» Stored records:
.....

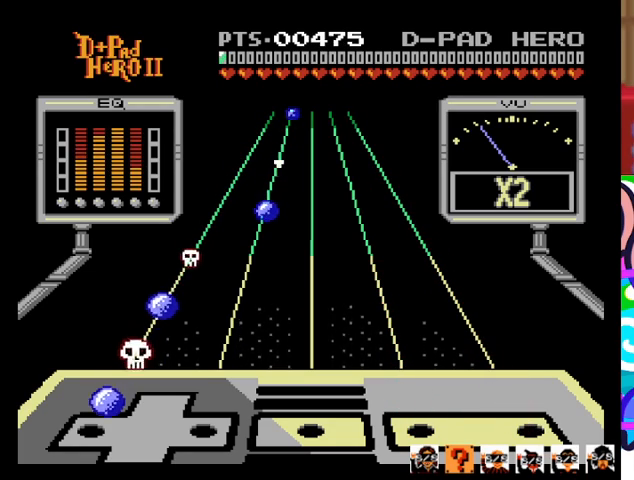
{"buttons": [], "events": [[133, "DPAD_LEFT", "down"], [267, "DPAD_LEFT", "up"]]}
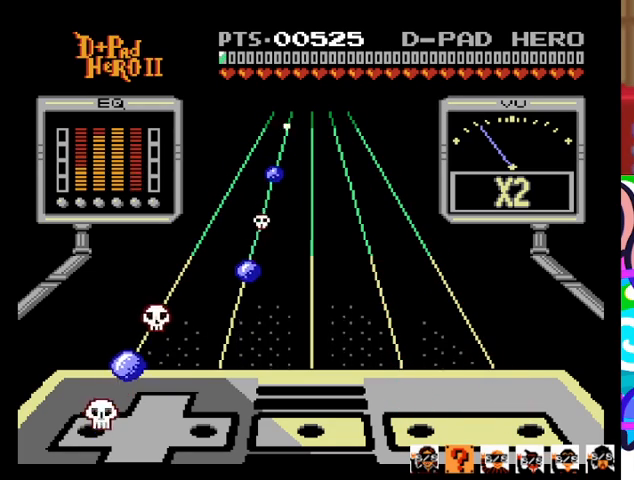
{"buttons": ["DPAD_LEFT"], "events": [[433, "DPAD_LEFT", "down"]]}
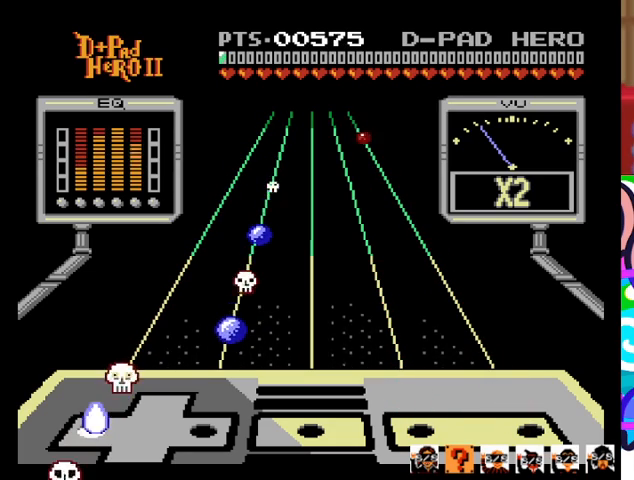
{"buttons": [], "events": [[67, "DPAD_LEFT", "up"]]}
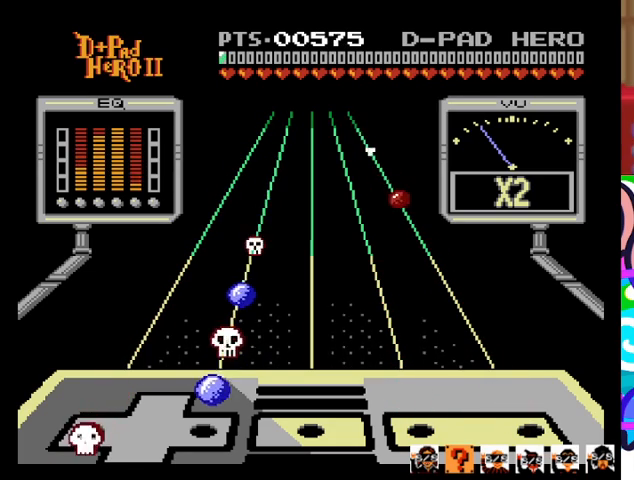
{"buttons": [], "events": [[267, "DPAD_RIGHT", "down"], [367, "DPAD_RIGHT", "up"]]}
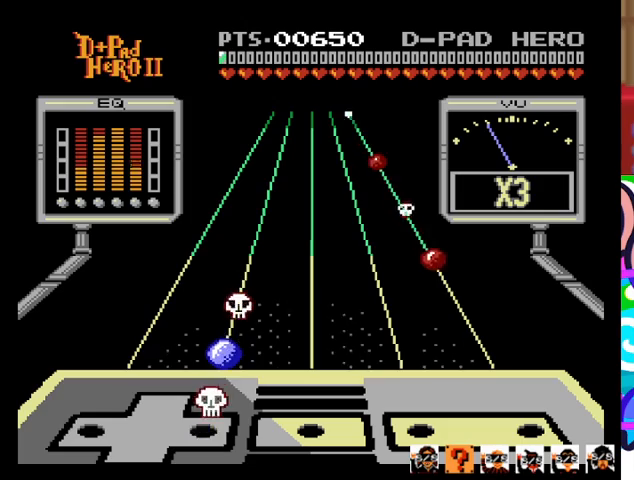
{"buttons": [], "events": []}
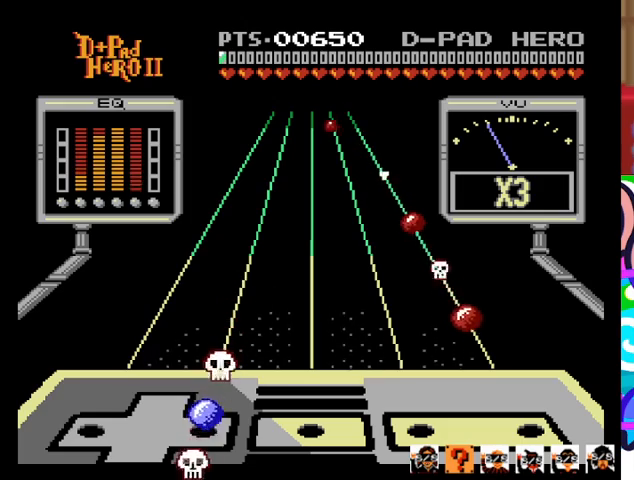
{"buttons": [], "events": [[33, "DPAD_RIGHT", "down"], [167, "DPAD_RIGHT", "up"]]}
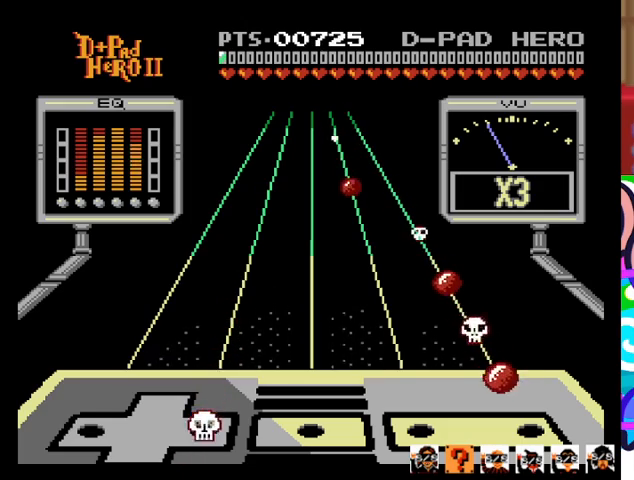
{"buttons": [], "events": [[333, "CROSS", "down"], [467, "CROSS", "up"]]}
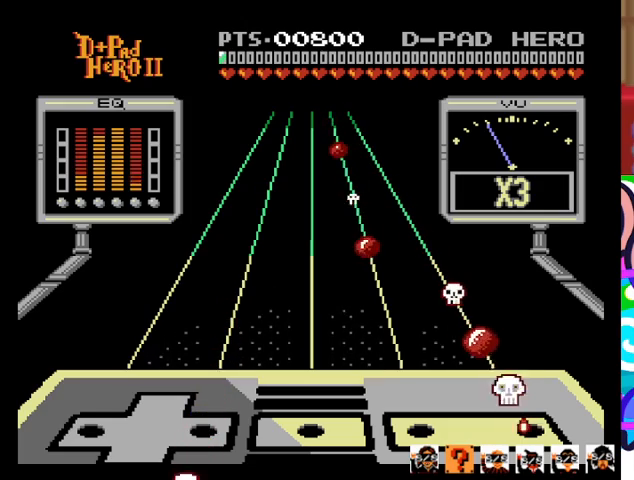
{"buttons": [], "events": []}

.....

» Goal of the exercise:
Only the lines containing "down" are needed; copy each of them from the data.

» Response below:
{"buttons": [], "events": [[133, "DPAD_LEFT", "down"], [267, "DPAD_LEFT", "up"]]}
{"buttons": ["DPAD_LEFT"], "events": [[433, "DPAD_LEFT", "down"]]}
{"buttons": [], "events": [[267, "DPAD_RIGHT", "down"], [367, "DPAD_RIGHT", "up"]]}
{"buttons": [], "events": [[33, "DPAD_RIGHT", "down"], [167, "DPAD_RIGHT", "up"]]}
{"buttons": [], "events": [[333, "CROSS", "down"], [467, "CROSS", "up"]]}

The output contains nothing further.